While being an understandable response to input price inflation, shrinkflation – changing the physical size and or weight of a product, while keeping its price constant – assumed “the vast majority of the UK’s 65M consumers are blind”, claimed Clive Black, head of food at stockbroker Shore Capital Group.
Black was addressing attendees at Food Manufacture’s Business Leaders’ Forum held in London last month. The morning event was sponsored by the host, legal firm DWF, and food waste reduction specialist Company Shop & Community Shop.
“Anyone who has bought a chocolate bar or a biscuit in the last two years will have noticed how much they have shrunk,” Black said.
‘How much they have shrunk’
“And I guess that once inflation works though the system, we’ll have advertising companies talk about the new larger-sized products – but consumers will be alive to that as well.”
The current problems faced by manufacturers of branded products were indicative of the issues faced by the industry in the last decade, Black claimed.
After 2006, the oil price went up, there was a harvest failure, and Asia started to eat a lot more protein, he explained. This led to a structural change in food commodity prices around the world, Black added.

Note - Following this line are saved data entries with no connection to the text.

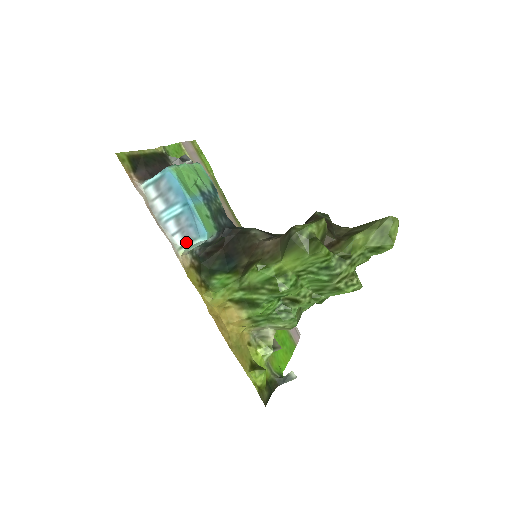
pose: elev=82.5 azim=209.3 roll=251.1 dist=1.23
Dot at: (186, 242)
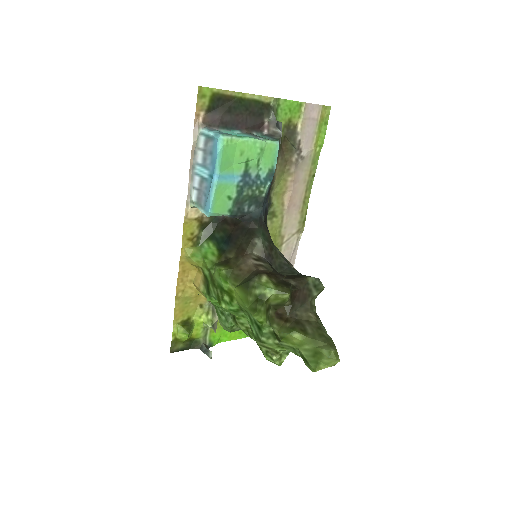
Dot at: (197, 202)
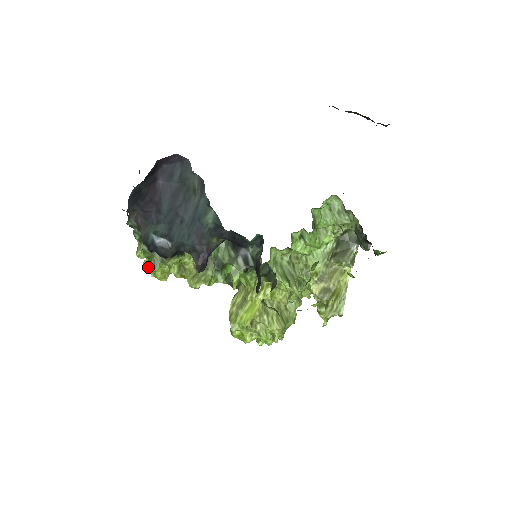
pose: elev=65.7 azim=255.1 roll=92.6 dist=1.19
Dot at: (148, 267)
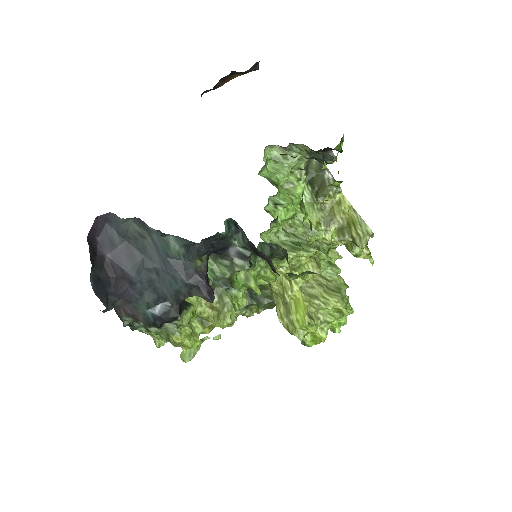
Dot at: (173, 345)
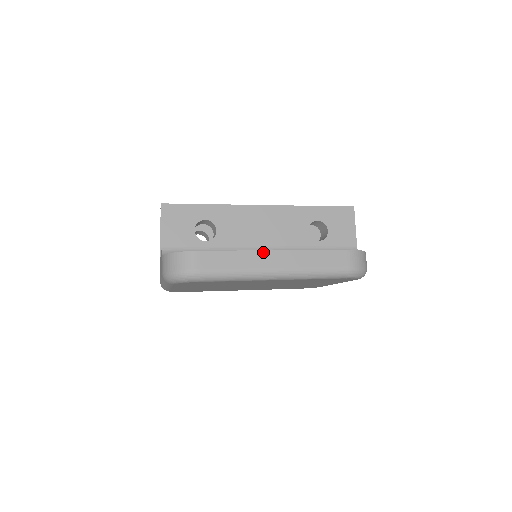
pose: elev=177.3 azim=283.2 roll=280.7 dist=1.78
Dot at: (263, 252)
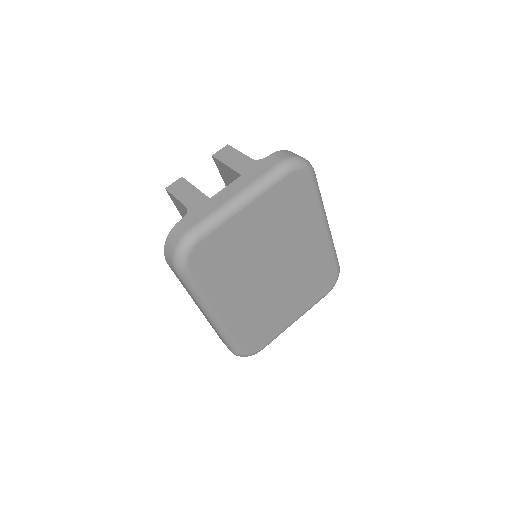
Dot at: occluded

“What the UK manufacturing industry did was go on the promotional rampage, on the basis that they could sell more volume, while believing that shoppers wouldn’t get the fact that individual unit prices were going up,” Black explained.
‘Total lack of knowledge’
“So, while shrinkflation is an understandable economic rationale to input price inflation, it demonstrates a total lack of knowledge of what brands stand for – innovation and connectedness with customers.”
Black said it was “very noticeable” that the two big growth areas in the UK food market over the last two financial quarters had been premiumisation and own-label. Meanwhile, “proprietary brand participation” was continuing to fall, he added.
Responding to Black’s comments, a leading food and drink consultant said that rather than seeing any significant growth in own-label, he was witnessing an increase in “small, entrepreneurial brands at the expense of the big boys who can’t innovate, or who have failed to innovate”.
“I think that is the real threat for the big branded food manufacturers – how do they capture that kind of innovation that consumers are desperate for, and the retailers are pushing?”